区は、住民監査請求の対象は財務会計上の行為である一方、その検証に必要な範囲では、意思決定の経緯についても監査対象となり得るとの考えを示しました。
◯ 独立性と監査の質が問われる
今回の外部監査人は、区と契約を締結し、その報酬も区から支払われます。
だからこそ、契約の相手方である区に遠慮することなく、区民の立場に立って必要な調査を尽くし、事実を明らかにするという、高い独立性と専門性を発揮することが求められます。
また、監査に協力する職員や関係者が安心して事実を話せる環境も重要です。
監査への協力や率直な説明を理由として、人事その他の面で不利益な取扱いを受けることがあってはなりません。

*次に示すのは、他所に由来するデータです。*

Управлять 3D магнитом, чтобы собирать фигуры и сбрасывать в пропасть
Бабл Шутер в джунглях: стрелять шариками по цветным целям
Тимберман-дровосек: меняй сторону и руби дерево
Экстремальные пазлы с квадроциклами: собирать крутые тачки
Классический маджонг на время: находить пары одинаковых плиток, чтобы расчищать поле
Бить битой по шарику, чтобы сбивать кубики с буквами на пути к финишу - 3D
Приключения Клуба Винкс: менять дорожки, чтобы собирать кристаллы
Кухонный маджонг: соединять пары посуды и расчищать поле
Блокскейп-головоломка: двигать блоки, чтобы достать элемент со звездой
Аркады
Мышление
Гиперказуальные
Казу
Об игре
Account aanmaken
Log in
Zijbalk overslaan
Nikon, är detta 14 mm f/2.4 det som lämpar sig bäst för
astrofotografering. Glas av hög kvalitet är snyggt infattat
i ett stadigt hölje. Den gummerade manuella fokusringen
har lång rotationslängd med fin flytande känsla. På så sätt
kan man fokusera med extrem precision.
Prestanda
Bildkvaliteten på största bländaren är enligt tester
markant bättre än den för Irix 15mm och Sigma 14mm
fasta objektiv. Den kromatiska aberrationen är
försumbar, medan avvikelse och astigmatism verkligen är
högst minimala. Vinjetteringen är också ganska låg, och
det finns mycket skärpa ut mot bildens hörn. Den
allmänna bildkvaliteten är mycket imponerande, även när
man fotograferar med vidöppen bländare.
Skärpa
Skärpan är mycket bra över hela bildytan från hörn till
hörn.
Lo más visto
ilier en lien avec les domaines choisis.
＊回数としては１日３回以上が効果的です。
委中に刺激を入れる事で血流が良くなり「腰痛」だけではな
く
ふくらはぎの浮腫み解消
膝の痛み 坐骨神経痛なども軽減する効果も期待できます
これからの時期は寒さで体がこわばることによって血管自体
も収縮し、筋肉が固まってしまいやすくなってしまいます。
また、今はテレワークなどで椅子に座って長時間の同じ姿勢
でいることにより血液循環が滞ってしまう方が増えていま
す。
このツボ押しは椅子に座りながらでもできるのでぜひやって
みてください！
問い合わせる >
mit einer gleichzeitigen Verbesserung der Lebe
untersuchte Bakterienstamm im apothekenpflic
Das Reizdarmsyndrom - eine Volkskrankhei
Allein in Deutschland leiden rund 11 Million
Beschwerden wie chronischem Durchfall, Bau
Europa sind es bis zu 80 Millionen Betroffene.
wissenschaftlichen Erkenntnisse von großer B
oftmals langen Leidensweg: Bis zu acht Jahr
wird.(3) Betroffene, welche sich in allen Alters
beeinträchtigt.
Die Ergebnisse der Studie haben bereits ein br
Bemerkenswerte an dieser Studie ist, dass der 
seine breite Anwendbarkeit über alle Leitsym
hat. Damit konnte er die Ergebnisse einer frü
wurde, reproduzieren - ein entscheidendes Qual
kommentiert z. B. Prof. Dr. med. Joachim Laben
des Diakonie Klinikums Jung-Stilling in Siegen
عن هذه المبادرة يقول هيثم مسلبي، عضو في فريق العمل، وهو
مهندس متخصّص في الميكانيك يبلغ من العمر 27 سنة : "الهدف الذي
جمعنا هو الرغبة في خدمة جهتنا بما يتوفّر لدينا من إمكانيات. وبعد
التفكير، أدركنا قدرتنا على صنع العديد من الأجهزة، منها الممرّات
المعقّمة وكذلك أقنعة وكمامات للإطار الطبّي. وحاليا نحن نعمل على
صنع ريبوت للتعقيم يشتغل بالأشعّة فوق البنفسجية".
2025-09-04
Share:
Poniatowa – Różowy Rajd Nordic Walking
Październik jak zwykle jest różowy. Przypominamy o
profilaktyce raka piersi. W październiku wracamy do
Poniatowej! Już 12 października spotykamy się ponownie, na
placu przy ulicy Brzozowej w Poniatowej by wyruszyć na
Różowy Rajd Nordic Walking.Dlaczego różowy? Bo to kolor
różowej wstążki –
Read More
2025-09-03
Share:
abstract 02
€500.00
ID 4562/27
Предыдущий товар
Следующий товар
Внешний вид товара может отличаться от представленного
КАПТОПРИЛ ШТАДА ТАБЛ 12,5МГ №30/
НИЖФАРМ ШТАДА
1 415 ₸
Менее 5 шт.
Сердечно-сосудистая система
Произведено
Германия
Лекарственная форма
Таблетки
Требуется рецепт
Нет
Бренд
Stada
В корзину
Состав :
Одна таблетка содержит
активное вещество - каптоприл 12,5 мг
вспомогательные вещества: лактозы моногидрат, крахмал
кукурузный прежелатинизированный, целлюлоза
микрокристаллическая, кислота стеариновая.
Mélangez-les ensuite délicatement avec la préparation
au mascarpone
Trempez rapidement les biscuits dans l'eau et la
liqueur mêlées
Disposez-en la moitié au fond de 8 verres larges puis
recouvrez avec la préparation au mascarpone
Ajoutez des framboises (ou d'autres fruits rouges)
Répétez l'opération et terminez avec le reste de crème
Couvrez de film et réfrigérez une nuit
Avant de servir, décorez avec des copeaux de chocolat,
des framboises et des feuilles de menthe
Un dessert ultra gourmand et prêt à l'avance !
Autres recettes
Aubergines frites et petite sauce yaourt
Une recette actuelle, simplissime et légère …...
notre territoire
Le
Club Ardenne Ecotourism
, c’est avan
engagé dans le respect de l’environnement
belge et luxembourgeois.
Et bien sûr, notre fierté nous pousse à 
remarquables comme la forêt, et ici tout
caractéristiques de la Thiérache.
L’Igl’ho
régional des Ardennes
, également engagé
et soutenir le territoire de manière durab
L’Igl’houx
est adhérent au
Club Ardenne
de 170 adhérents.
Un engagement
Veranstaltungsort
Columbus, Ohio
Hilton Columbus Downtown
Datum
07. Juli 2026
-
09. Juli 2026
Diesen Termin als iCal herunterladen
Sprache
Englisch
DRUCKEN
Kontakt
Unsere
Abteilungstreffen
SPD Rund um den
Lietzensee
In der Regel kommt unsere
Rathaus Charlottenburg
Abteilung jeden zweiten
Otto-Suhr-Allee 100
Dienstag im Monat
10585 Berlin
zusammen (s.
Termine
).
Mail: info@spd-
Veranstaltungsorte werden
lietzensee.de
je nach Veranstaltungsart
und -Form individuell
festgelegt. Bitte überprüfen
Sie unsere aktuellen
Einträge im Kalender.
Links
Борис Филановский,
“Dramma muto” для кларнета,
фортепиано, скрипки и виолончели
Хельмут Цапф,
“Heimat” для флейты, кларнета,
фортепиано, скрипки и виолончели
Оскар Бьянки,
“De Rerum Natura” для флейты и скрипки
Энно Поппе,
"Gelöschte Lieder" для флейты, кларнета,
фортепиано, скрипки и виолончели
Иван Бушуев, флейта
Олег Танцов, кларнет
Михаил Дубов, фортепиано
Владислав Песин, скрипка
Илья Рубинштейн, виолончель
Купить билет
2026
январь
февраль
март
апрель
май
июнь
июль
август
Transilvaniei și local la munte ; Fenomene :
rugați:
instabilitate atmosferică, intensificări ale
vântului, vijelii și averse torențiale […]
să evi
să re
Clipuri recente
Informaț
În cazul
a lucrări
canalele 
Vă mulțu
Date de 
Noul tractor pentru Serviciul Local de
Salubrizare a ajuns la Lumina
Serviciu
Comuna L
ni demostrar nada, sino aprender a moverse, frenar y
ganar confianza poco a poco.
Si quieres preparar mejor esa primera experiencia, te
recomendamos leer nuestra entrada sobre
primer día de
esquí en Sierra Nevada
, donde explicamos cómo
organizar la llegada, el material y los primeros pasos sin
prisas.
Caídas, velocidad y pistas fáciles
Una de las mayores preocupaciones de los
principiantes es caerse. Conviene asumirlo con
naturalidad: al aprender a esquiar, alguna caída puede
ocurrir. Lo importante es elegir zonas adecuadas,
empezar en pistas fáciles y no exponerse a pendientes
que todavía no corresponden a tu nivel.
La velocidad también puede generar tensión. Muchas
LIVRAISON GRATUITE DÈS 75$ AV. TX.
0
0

現職、退職を問わず、関係者が安心して監査に協力できる環境を確保することも、監査の信頼性を支える重要な条件です。
区役所内部の資料だけを確認して終わるのではなく、必要に応じて区外の関係者への調査や意思決定過程の検証まで踏み込み、事実解明に必要な調査を尽くした監査が行われることを期待しています。
約1,396万円という公費を投じる以上、その期間と費用に見合う質の高い監査が行われ、区民への説明責任が果たされることを期待しています。